Identification of Regulatory Cell Death-Related Genes during MASH Progression Using Bioinformatics Analysis and Machine Learning Strategies

Zhiqiang Lin¹Weiyi Li^2,3Yuan Xu¹Hangchi Liu¹Yufei Zhang¹Ruifen Li¹Wenqian Zhao¹Youfei Guan^4*Xiaoyan Zhang^1*

• ¹Health Science Center, East China Normal University, Shanghai, China
• ²School of Medicine, Nantong University, Nantong, China
• ³Department of Nephrology,Affiliated Hospital of Nantong University, Nantong, China
• ⁴Advanced Institute for Medical Sciences, Dalian Medical University, Dalian, Liaoning Province, China

Background: Metabolic dysfunction-associated steatohepatitis (MASH) is becoming increasingly prevalent.
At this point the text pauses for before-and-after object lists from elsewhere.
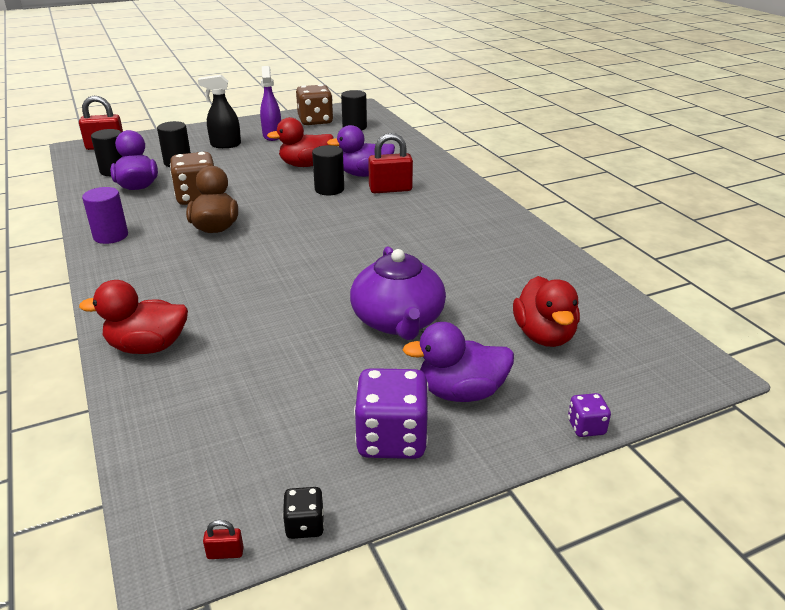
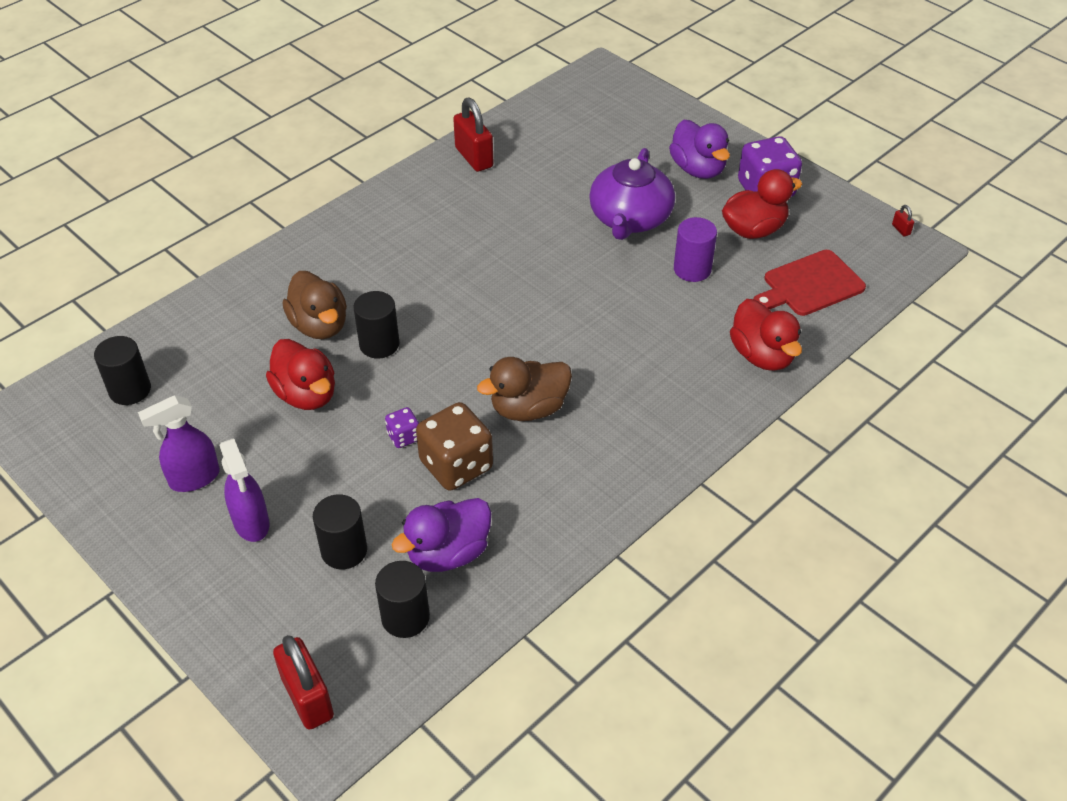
camera: 110 degrees left, 15 degrees up
purple cylinder [82,187,128,244] -> purple cylinder moved to [674,217,717,282]
black spray bottle [198,75,241,148] -> purple spray bottle [219,438,270,542]
black dice [283,487,324,539] -> none
brown dice [296,84,333,125] -> none
purple duck [327,125,395,177] -> brown duck [283,271,347,339]
purple teapot [350,246,446,340] -> purple teapot turned 135 degrees clockwise [589,148,675,240]
red padlock [368,133,413,193] -> red padlock moved to [453,97,493,172]
red duck [513,276,580,347] -> red duck moved to [722,169,802,239]
purple dice [568,393,611,437] -> purple dice moved to [385,407,419,448]
none -> red cutting board [753,250,866,316]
Regulated cell death (RCD) has emerged as a significant disease phenotype and may act as a marker for liver fibrosis. The present study aimed to elucidate the role of RCD in the progression of MASH.Methods: The gene expression profiles from the GSE130970 and GSE49541 datasets were retrieved from the GEO database for analysis. A total of 101 combinations of 10 machine learning algorithms were employed to screen for characteristic RCD-related differentially expressed genes(DEGs) that reflect the progression of NASH. GO and KEGG analyses were conducted to explore the enrichment pathways and functions of the RCD-related DEGs. we performed cell classification analysis to investigate immune cell infiltration. Consensus cluster analysis was performed to identify MASH subtypes associated with RCD. The GEPIA2 tool was utilized to display the expression levels of key genes in liver cancer tissues compared to adjacent tissues. The DGIdb database was employed to screen for potential therapeutic drugs targeting the RCD-related DEGs. Lastly, we established mouse liver fibrosis models induced by MCD diet or CCl4 treatment, and further validated the expression of characteristic genes through q-PCR.Results: This study discovered a total of 11 characteristic DEGs. The expression levels of RCD-related DEGs were higher in advanced MASH and significantly correlated with the infiltration of immune cells.MASH can be classified into two subtypes, cluster 1 and cluster 2, based on these DEGs. Compared with cluster 2, cluster 1 has highly expressed RCD-related DEGs and is closely related to inflammation and immune regulation. Furthermore, we observed elevated expression levels of certain characteristic genes in the liver tissue of patients with hepatocellular carcinoma. Subsequently, we used the DGIDB database to predict 30 drugs that may interact with RCD-related DEGs. Finally, we evaluated the expression of these 11 characteristic genes in liver tissue of mice with MCD or CCl4-induced fibrosis, and the results suggested that these genes may be involved in the development of fibrosis.Conclusion: Our study sheds light on the fact that RCD contribute to the progression of MASH, high lighting potential therapeutic targets for treating this disease.